Chapter 1 reviews the adipose tissue organ and the role of Pref-1 in the regulation of adipocyte differentiation. In addition to being the main energy storage organ, adipose tissue is now well recognized as an endocrine organ of the body, and there are a variety of hormones and cytokines that are secreted by adipose tissue for many physiological functions including energy homeostasis. Pref-1 is expressed prior to differentiation into adipocytes, and becomes extinguished during differentiation. Pref-1 activates MEK/ERK to upregulate Sox9 which binds to the promoter and blocks expression of several important transcription factors that promote adipocyte differentiation.

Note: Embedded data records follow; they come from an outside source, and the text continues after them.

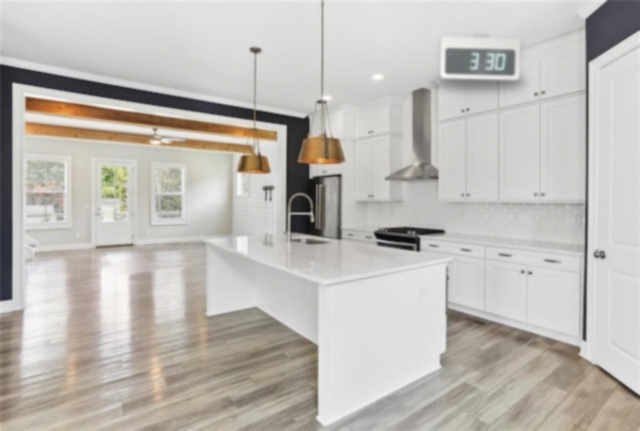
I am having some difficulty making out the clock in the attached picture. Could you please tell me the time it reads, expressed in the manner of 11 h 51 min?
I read 3 h 30 min
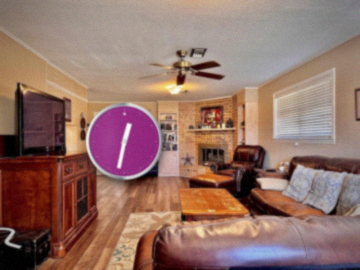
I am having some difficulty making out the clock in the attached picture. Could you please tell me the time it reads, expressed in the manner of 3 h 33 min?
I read 12 h 32 min
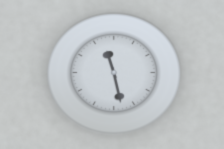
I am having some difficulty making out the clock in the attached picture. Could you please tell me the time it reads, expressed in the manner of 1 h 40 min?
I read 11 h 28 min
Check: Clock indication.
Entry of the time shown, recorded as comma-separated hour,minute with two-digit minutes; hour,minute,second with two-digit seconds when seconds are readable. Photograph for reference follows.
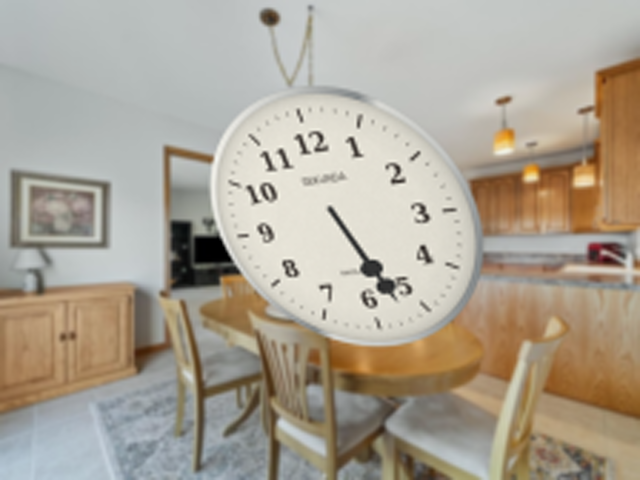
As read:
5,27
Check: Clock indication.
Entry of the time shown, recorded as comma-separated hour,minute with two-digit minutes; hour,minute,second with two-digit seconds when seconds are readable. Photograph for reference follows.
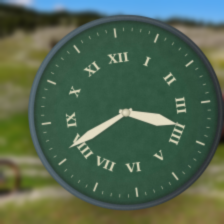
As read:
3,41
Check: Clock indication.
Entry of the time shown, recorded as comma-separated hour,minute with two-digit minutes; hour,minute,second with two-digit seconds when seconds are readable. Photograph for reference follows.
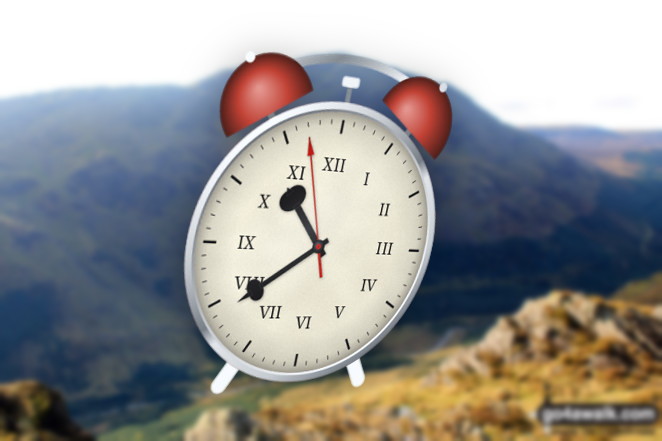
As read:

Chapter 2 focuses on understanding white adipose tissue development and the identification and characterization of adipose precursors. To investigate adipose tissue development, I generated transgenic mouse models to label and ablate Pref-1 expressing cells in vivo, with the overall goal of uncovering details of adipose development during embryogenesis, and diet induced expansion of adipose tissue in adults. Pref-1 expressing cells represent adipose precursors that are mesenchymal in origin, and not endothelial cells or pericytes. These precursors are capable of division and are required for the expansion of the adipose tissue both during embryogenesis and during high fat diet induced obesity.

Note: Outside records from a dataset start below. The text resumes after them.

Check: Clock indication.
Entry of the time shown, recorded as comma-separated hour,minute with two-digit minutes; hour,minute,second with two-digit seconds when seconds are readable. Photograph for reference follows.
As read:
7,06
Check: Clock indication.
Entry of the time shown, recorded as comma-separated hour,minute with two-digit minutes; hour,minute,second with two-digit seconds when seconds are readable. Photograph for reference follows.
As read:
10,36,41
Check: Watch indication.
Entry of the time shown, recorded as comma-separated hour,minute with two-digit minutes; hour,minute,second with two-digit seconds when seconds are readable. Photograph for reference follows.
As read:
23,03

Chapter 3 focuses on another type of fat, brown adipose tissue (BAT), which, unlike white adipose tissue (WAT), burns fatty acids to perform non-shivering thermogenesis, and which was recently recognized to be present even in adult humans. Brown adipocytes have a different morphological and gene expression profile compared to white adipocytes, and can be identified by the unique expression of Uncoupling Protein-1 (UCP-1). UCP-1 acts to uncouple respiration from ATP production, resulting in heat production. I generated transgenic mice to label UCP-1 expressing cells in vivo, and to characterize these cells during cold induced or beta-adrenergic agonist induced expansion of BAT.
Chapter 4, concludes this body of work, and discusses future directions and remaining questions. Thus, these studies provide a better understanding of both white and brown adipose tissue development and characterization of the precursors responsible for adipose tissue development, and may offer future therapeutic targets for obesity.